In car rallying, over time limit (universally abbreviated as OTL) is a situation where a crew has fallen so far behind their scheduled time that, in most rallies, they are excluded from further competition.

The purpose of OTL is to set a limit on crews so that marshals and other personnel involved in running a rally only need to wait a fixed amount of time after the last car was due before closing the control. Without OTL it could be very difficult to run a rally smoothly without having huge numbers of volunteers willing to wait around indefinitely.

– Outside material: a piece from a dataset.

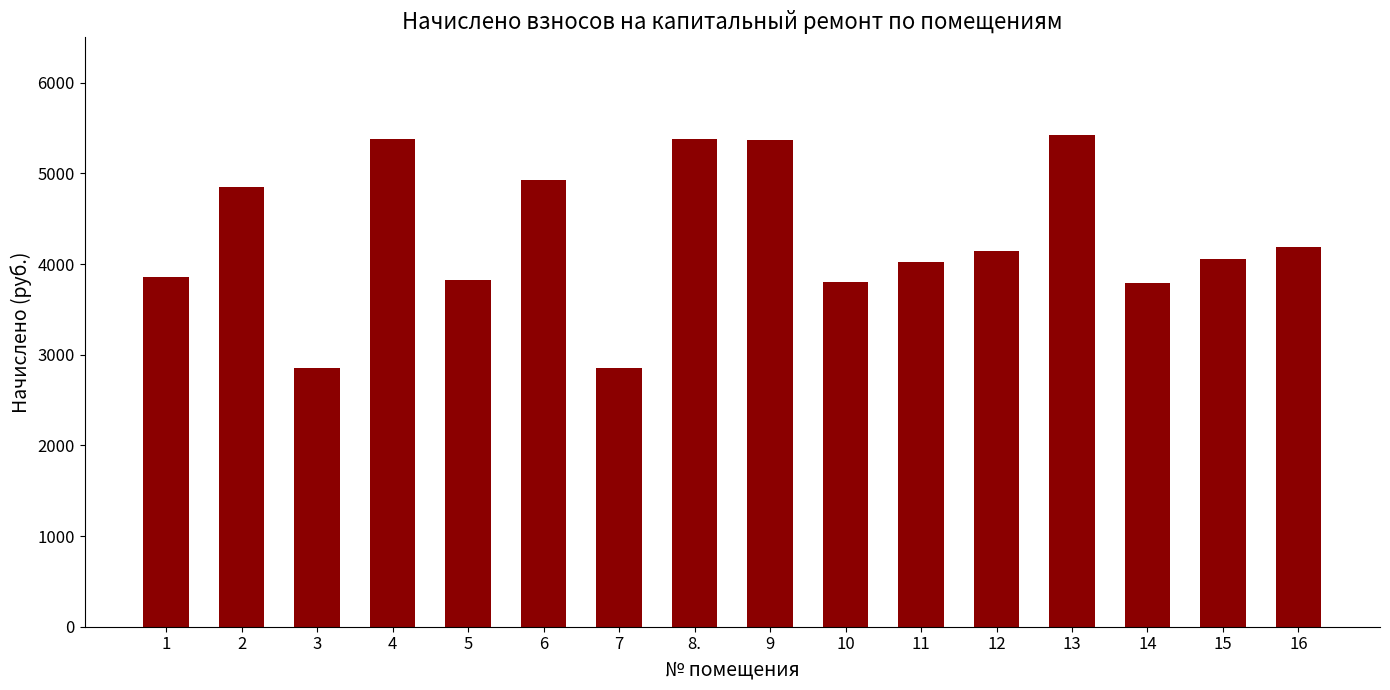

What is the sum of the values at 14 and 16?

7978.2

For crews in a stage rally, OTL is a fixed limit of accrued lateness, after which one is no longer allowed to continue to compete. Lateness itself is not necessarily the result of a lack of competitiveness - for example a 10-minute roadside repair on a non-competitive section would not count against that crew's recorded stage times, etc., but it would count towards lateness. Many rallies feature special controls and breaks which allow any accrued lateness to be reset.  In certain rallies (mainly road and navigational) it is also possible to make back lateness during the normal course of the event, subject to certain restrictions.  Also any lateness incurred due to a decision of the organisers or force majeure (i.e. an alteration of the route or hold-up) is not counted against the total lateness.

In a navigational rally or road rally then any crew which turns up at a time control OTL is deemed not to have visited it at all and penalised accordingly: either excluded if the control is a main time control; or typically 30 minutes or 1 fail for other controls.

The official expansion of the term OTL is "over total lateness", although in everyday use only "over time limit" is generally used.

In Australian rallying, the term "out of late time" (OLT) is used.  Whilst not a term used in the Confederation of Australian Motor Sport's Manual of Motor Sport (neither is over time limit), it is a term used commonly on Australian rallying websites in event reports and also in event results.